States Leading in Foreclosure Starts (November 2025):
- Florida (2,819)
- Texas (2,612)
- California (2,090)
- New York (1,146)
- Illinois (1,075)
Interestingly, some major metropolitan areas, which typically see high numbers, actually experienced decreases in foreclosure starts compared to last year. For example, Boston, Miami, and Sacramento showed declines. This could suggest localized economic recovery in those specific urban centers, or perhaps more effective loss mitigation strategies being implemented there.
Looking Ahead: What Does This Mean for the Housing Market?
The steady rise in foreclosure activity is a strong indicator that the housing market is facing significant headwinds. As an observer of the real estate world, I see this as a natural, albeit painful, correction after years of rapid price growth and low interest rates.
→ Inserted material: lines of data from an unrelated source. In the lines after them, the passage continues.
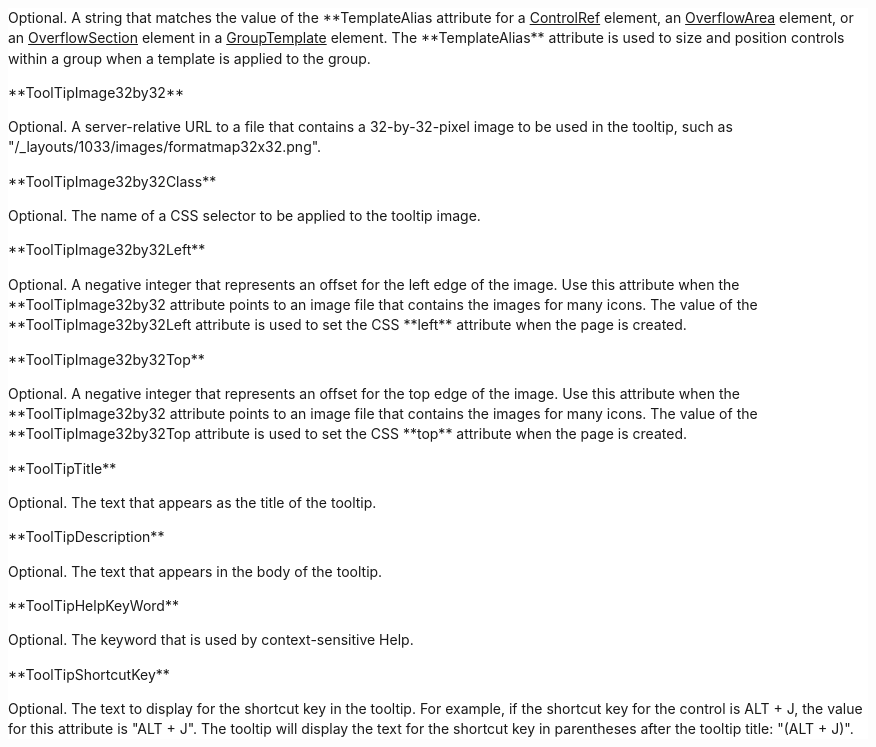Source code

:<td align="left"><p>Optional. A string that matches the value of the **TemplateAlias</span> attribute for a <a href="controlref-element.md">ControlRef</a> element, an <a href="overflowarea-element.md">OverflowArea</a> element, or an <a href="overflowsection-element.md">OverflowSection</a> element in a <a href="grouptemplate-element.md">GroupTemplate</a> element. The **TemplateAlias** attribute is used to size and position controls within a group when a template is applied to the group.</p></td>
</tr>
<tr class="even">
<td align="left"><p>**ToolTipImage32by32**</p></td>
<td align="left"><p>Optional. A server-relative URL to a file that contains a 32-by-32-pixel image to be used in the tooltip, such as "/_layouts/1033/images/formatmap32x32.png".</p></td>
</tr>
<tr class="odd">
<td align="left"><p>**ToolTipImage32by32Class**</p></td>
<td align="left"><p>Optional. The name of a CSS selector to be applied to the tooltip image.</p></td>
</tr>
<tr class="even">
<td align="left"><p>**ToolTipImage32by32Left**</p></td>
<td align="left"><p>Optional. A negative integer that represents an offset for the left edge of the image. Use this attribute when the **ToolTipImage32by32</span> attribute points to an image file that contains the images for many icons. The value of the **ToolTipImage32by32Left</span> attribute is used to set the CSS **left** attribute when the page is created.</p></td>
</tr>
<tr class="odd">
<td align="left"><p>**ToolTipImage32by32Top**</p></td>
<td align="left"><p>Optional. A negative integer that represents an offset for the top edge of the image. Use this attribute when the **ToolTipImage32by32</span> attribute points to an image file that contains the images for many icons. The value of the **ToolTipImage32by32Top</span> attribute is used to set the CSS **top** attribute when the page is created.</p></td>
</tr>
<tr class="even">
<td align="left"><p>**ToolTipTitle**</p></td>
<td align="left"><p>Optional. The text that appears as the title of the tooltip.</p></td>
</tr>
<tr class="odd">
<td align="left"><p>**ToolTipDescription**</p></td>
<td align="left"><p>Optional. The text that appears in the body of the tooltip.</p></td>
</tr>
<tr class="even">
<td align="left"><p>**ToolTipHelpKeyWord**</p></td>
<td align="left"><p>Optional. The keyword that is used by context-sensitive Help.</p></td>
</tr>
<tr class="odd">
<td align="left"><p>**ToolTipShortcutKey**</p></td>
<td align="left"><p>Optional. The text to display for the shortcut key in the tooltip. For example, if the shortcut key for the control is ALT + J, the value for this attribute is "ALT + J". The tooltip will display the text for the shortcut key in parentheses after the tooltip title: "(ALT + J)".</p></td>
</tr>
</tbody>
</table>
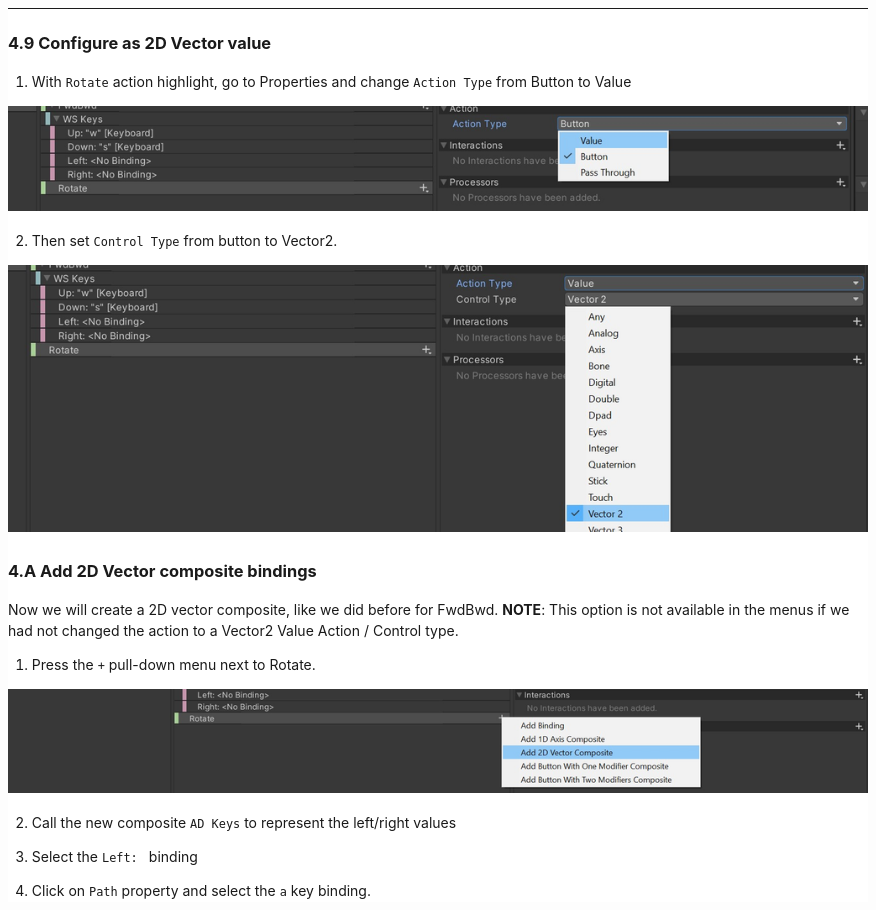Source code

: 
-------------------------------------------------------------

### 4.9 Configure as 2D Vector value

1. With `Rotate` action highlight, go to Properties and change `Action Type` from Button
to Value

![change action type](./images/03--4.9-change-action-type-to-Value.jpg)

2. Then set `Control Type` from button to Vector2.

![change control type](./images/03--4.9-make-control-type-vector2.jpg)

### 4.A Add 2D Vector composite bindings

Now we will create a 2D vector composite, like we did before for FwdBwd.
**NOTE**: This option is not available in the menus if we had not changed
the action to a Vector2 Value Action / Control type.

1. Press the `+` pull-down menu next to Rotate.

![add 2D vector composite](./images/03--4.A-add-2D-vector-composite.jpg)

2. Call the new composite `AD Keys` to represent the left/right values

3. Select the `Left: ` binding

4. Click on `Path` property and select the `a` key binding.
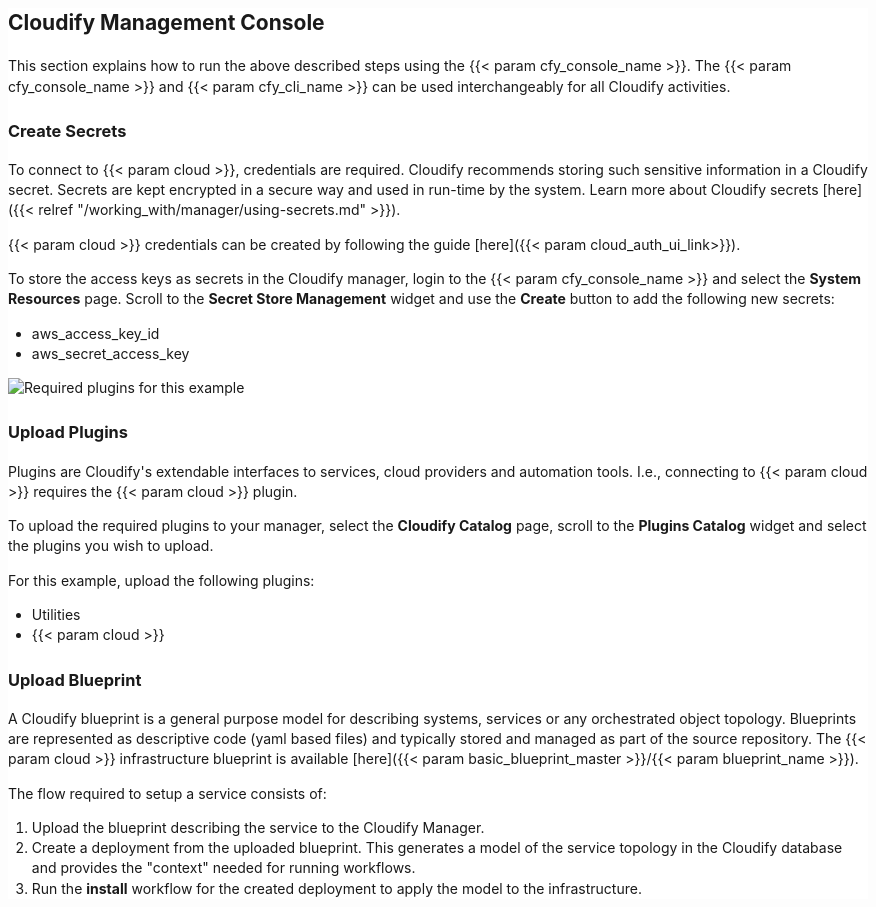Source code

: ## Cloudify Management Console

This section explains how to run the above described steps using the {{< param cfy_console_name >}}.
The {{< param cfy_console_name >}} and {{< param cfy_cli_name >}} can be used interchangeably for all Cloudify activities.



### Create Secrets

To connect to {{< param cloud >}}, credentials are required.
Cloudify recommends storing such sensitive information in a Cloudify secret.
Secrets are kept encrypted in a secure way and used in run-time by the system.
Learn more about Cloudify secrets [here]({{< relref "/working_with/manager/using-secrets.md" >}}).

{{< param cloud >}} credentials can be created by following the guide [here]({{< param cloud_auth_ui_link>}}).

To store the access keys as secrets in the Cloudify manager, login to the {{< param cfy_console_name >}} and select the **System Resources** page. Scroll to the **Secret Store Management** widget and use the **Create** button to add the following new secrets:

* aws_access_key_id
* aws_secret_access_key

![Required plugins for this example]( /images/trial_getting_started/aws_basic/Screenshot249.png )

### Upload Plugins

Plugins are Cloudify's extendable interfaces to services, cloud providers and automation tools.
I.e., connecting to {{< param cloud >}} requires the {{< param cloud >}} plugin.

To upload the required plugins to your manager, select the **Cloudify Catalog** page, scroll to the **Plugins Catalog** widget and select the plugins you wish to upload.

For this example, upload the following plugins:

* Utilities
* {{< param cloud >}}




### Upload Blueprint

A Cloudify blueprint is a general purpose model for describing systems, services or any orchestrated object topology.
Blueprints are represented as descriptive code (yaml based files) and typically stored and managed as part of the source repository.
The {{< param cloud >}} infrastructure blueprint is available [here]({{< param basic_blueprint_master >}}/{{< param blueprint_name >}}).

The flow required to setup a service consists of:

1. Upload the blueprint describing the service to the Cloudify Manager.
1. Create a deployment from the uploaded blueprint. This generates a model of the service topology in the Cloudify database and provides the "context" needed for running workflows.
1. Run the **install** workflow for the created deployment to apply the model to the infrastructure.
- Potential Increase in Available Inventory: As more homes enter the foreclosure process and are eventually repossessed, the supply of homes for sale could increase. This might help to stabilize or even slightly decrease home prices in some areas, which could be a welcome development for potential buyers struggling with affordability.
- Impact on Home Prices: A sustained increase in supply, particularly of distressed properties, could put downward pressure on home prices. However, the extent of this impact will vary greatly by region, depending on local demand, economic conditions, and the sheer volume of foreclosures.
- Opportunities for Investors: For those with the capital and expertise, rising foreclosures can present opportunities to acquire properties at a discount. However, this market requires careful due diligence and a solid understanding of the risks involved.
- Challenge for Homeowners: For homeowners facing foreclosure, this is a deeply stressful time. It underscores the importance of proactive financial planning and seeking help from housing counselors or legal aid if needed.
While the situation is concerning, it’s important to remember that we are not in a widespread housing crisis on the scale of 2008. The market has more equity, and lending standards are generally tighter. However, the ongoing rise in foreclosure activity is a clear warning sign that we need to pay close attention to the economic well-being of homeowners and the stability of the housing market.